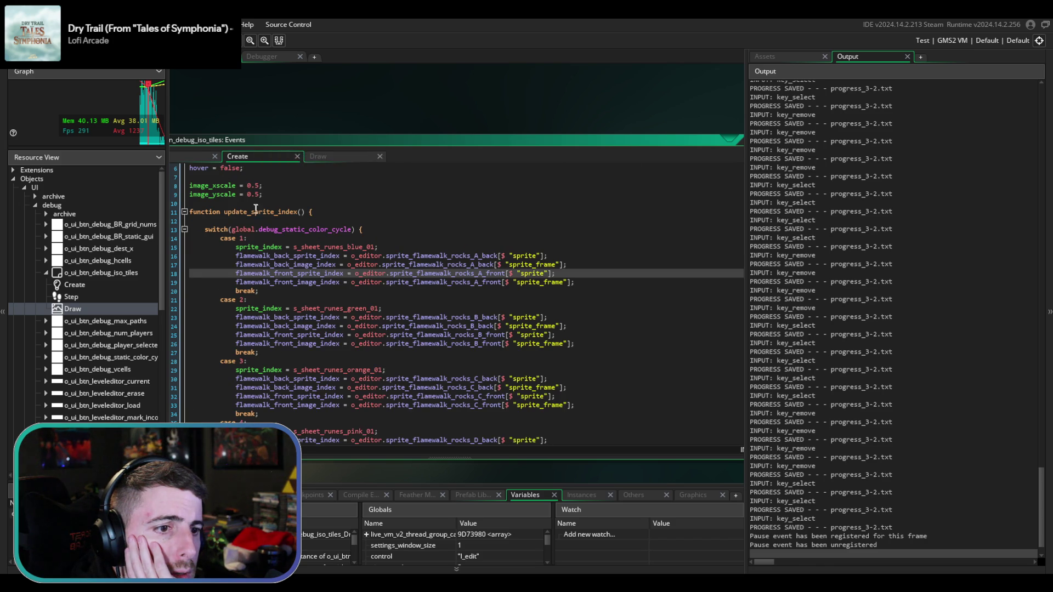
{"action": "left_click", "coordinate": [214, 170]}
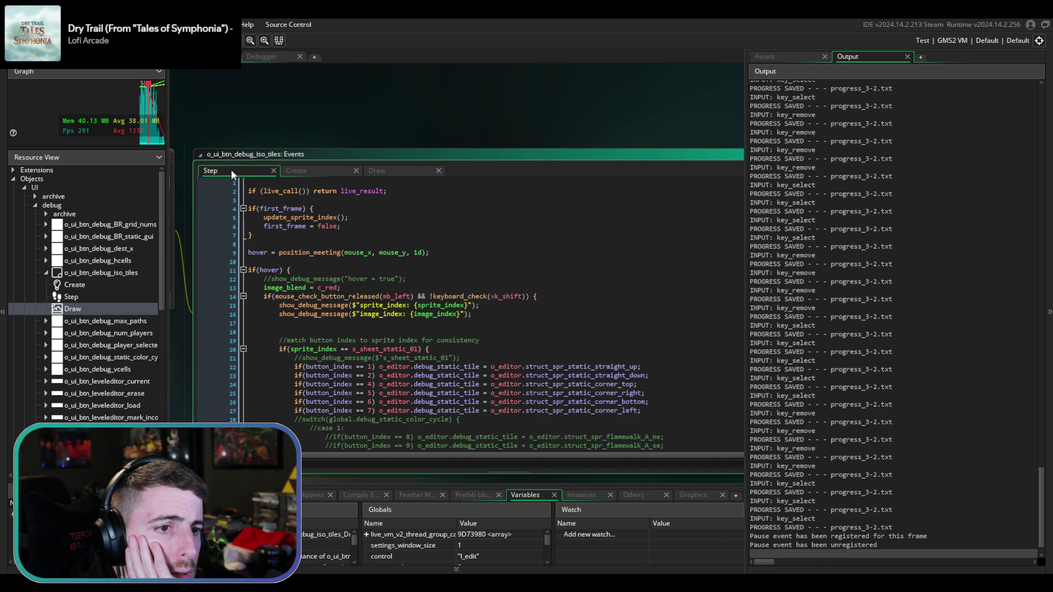
{"action": "scroll", "coordinate": [484, 311], "scroll_direction": "down", "scroll_amount": 4}
{"action": "scroll", "coordinate": [484, 311], "scroll_direction": "up", "scroll_amount": 4}
{"action": "scroll", "coordinate": [484, 310], "scroll_direction": "down", "scroll_amount": 7}
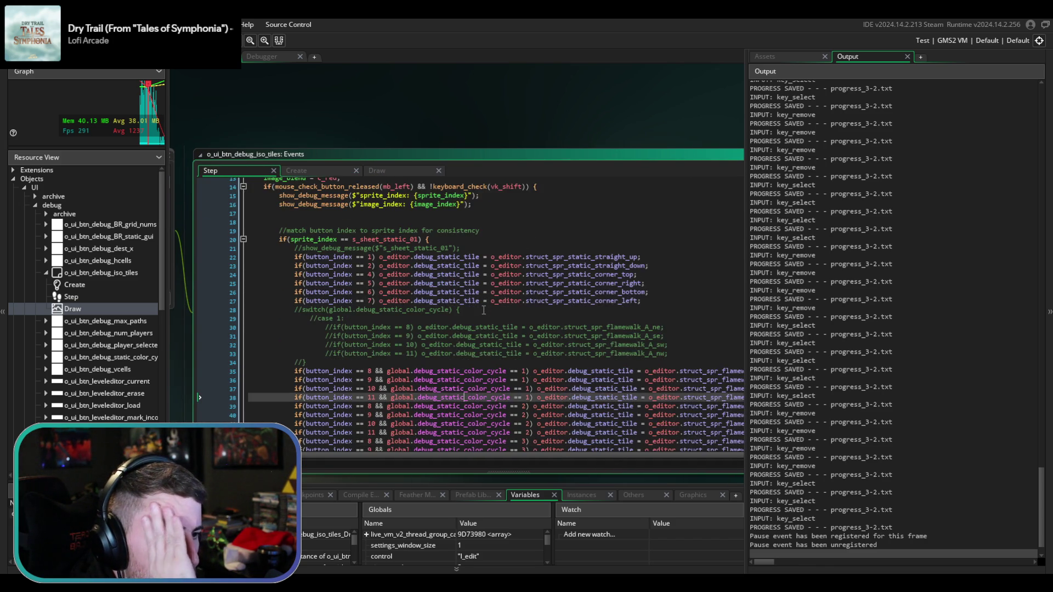
{"action": "scroll", "coordinate": [484, 310], "scroll_direction": "up", "scroll_amount": 3}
= = = = =
What you will do.
Identify all lines in the records above with the word "scroll".

Task output.
{"action": "scroll", "coordinate": [484, 311], "scroll_direction": "down", "scroll_amount": 4}
{"action": "scroll", "coordinate": [484, 311], "scroll_direction": "up", "scroll_amount": 4}
{"action": "scroll", "coordinate": [484, 310], "scroll_direction": "down", "scroll_amount": 7}
{"action": "scroll", "coordinate": [484, 310], "scroll_direction": "up", "scroll_amount": 3}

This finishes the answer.